More divorced men get cash from ex-wives despite fears it looks ‘unmanly’
SOCIAL AFFAIRS CORRESPONDENT MEN are being awarded more generous divorce payouts, with increasing numbers relying on payments from their former wives.
The arrangement was almost unheard of a decade ago, but women are now the breadwinner in an increasing number of families.
New figures from lawyers show that up to 5 per cent of divorce cases include a maintenance agreement involving payments from a wife to her former husband. There were 111,169 divorces in 2014, suggesting up to 5,000 men received such settlements.
But lawyers believe many more husbands are missing out on money they are entitled to as their wives “bully” them out of making a claim.
James Brown, a partner at family law firm Hall Brown, said men feel too proud to accept payments and are worried it might look unmanly to friends and colleagues. “Even men who object to supporting their former wives tend to accept that they may have to, especially if they are their household’s main breadwinner,” Mr Brown said.
“A lot of wives in the same position, though, consider the very notion of paying maintenance to their ex-husband unfair. Furthermore, some have tried to pressure men into not claiming support by arguing that ‘real men’ wouldn’t do such a thing.”
Lawyers also said that men face a battle to convince courts to settle in their favour.
“We have had husbands ordered to pay wives what was described as ‘nominal’ maintenance, even though the women earned more than they did,” said Mr Brown, whose firm handles 260 divorce cases a year.
Shlomit Glaser, a principal solicitor at law firm Glaser Jones, said that in one case she had to fight to convince a court that her client – a man in his late 60s – would not be able to pay generous maintenance to his ex-wife.
“It’s not a politically correct thing to say, but you will have an uphill struggle sometimes to convince courts to settle in favour of men,” she said.
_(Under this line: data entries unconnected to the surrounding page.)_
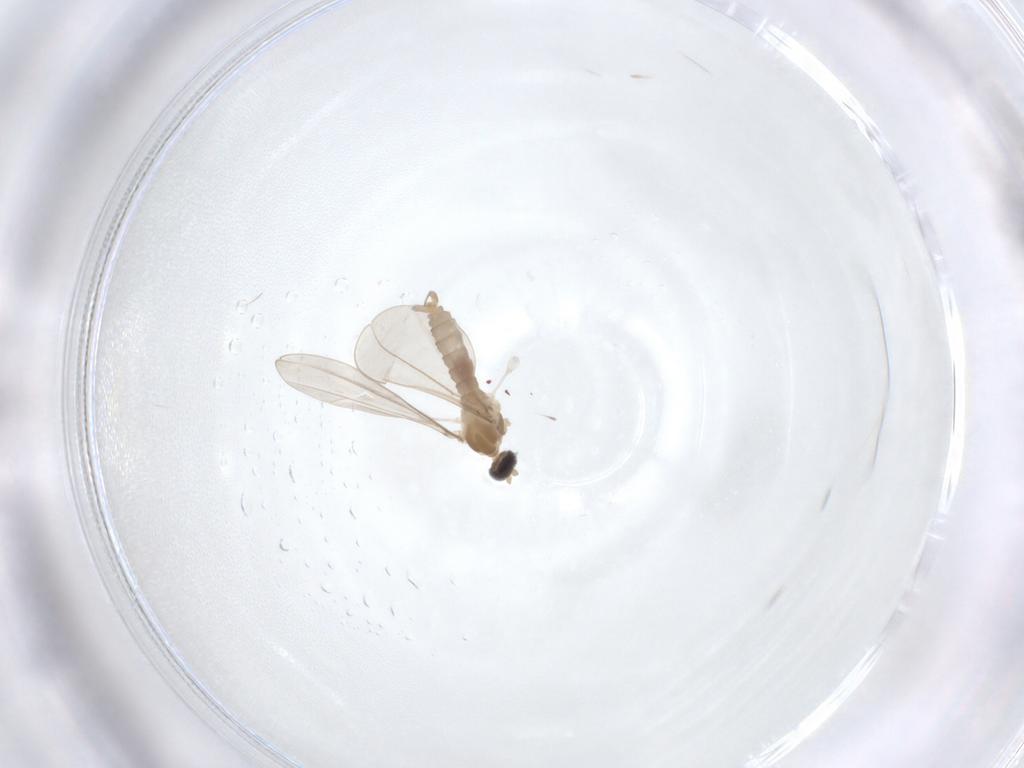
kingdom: Animalia
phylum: Arthropoda
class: Insecta
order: Diptera
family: Cecidomyiidae
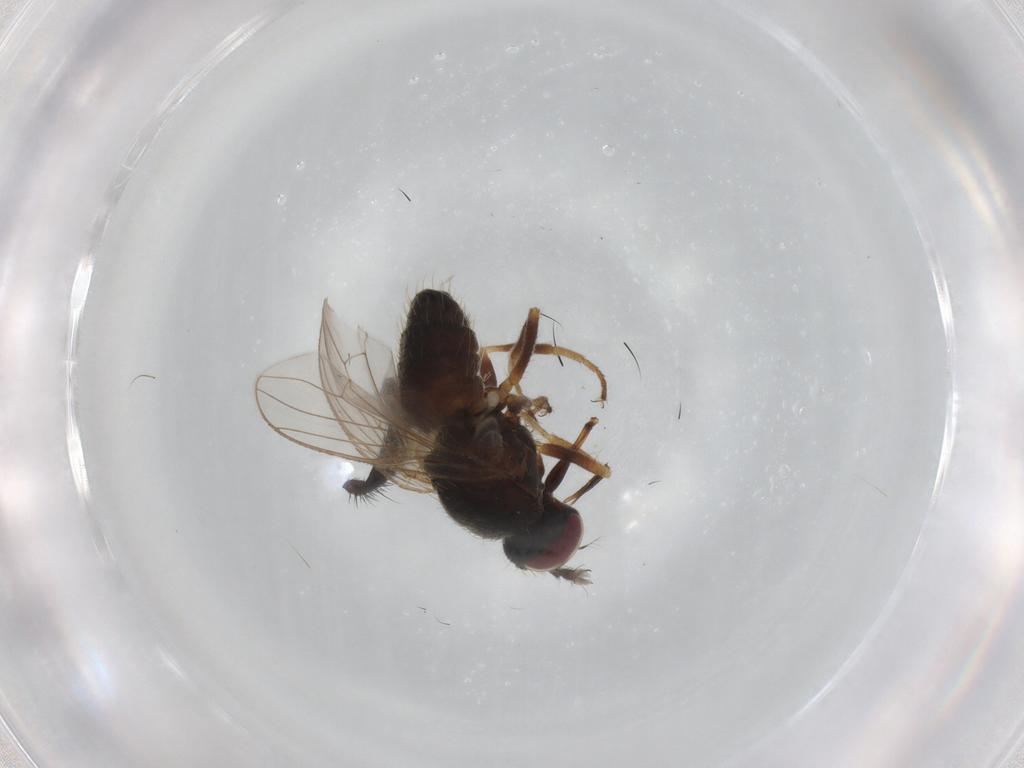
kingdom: Animalia
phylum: Arthropoda
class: Insecta
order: Diptera
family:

The court system has historically favoured maintenance agreements which require husbands to support their wives indefinitely more than other countries, which tend to favour cash settlements and shorter-term arrangements. However, according to the Institute of Public Policy Research, one in three mothers is now the highest earner in her family.
Earlier this month, cross-bench peer Baroness Deech said that judges were being “old fashioned” and “over-chivalrous”. She cited a recent settlement in which divorcee Maria Mills, 51, was awarded a higher monthly payment from her ex-husband after losing her money by investing “unwisely” in property, 15 years after they split.
A court of appeal ruling in February 2015 is also being used by some judges to argue that women should only receive maintenance until they have undertaken retraining or found a job.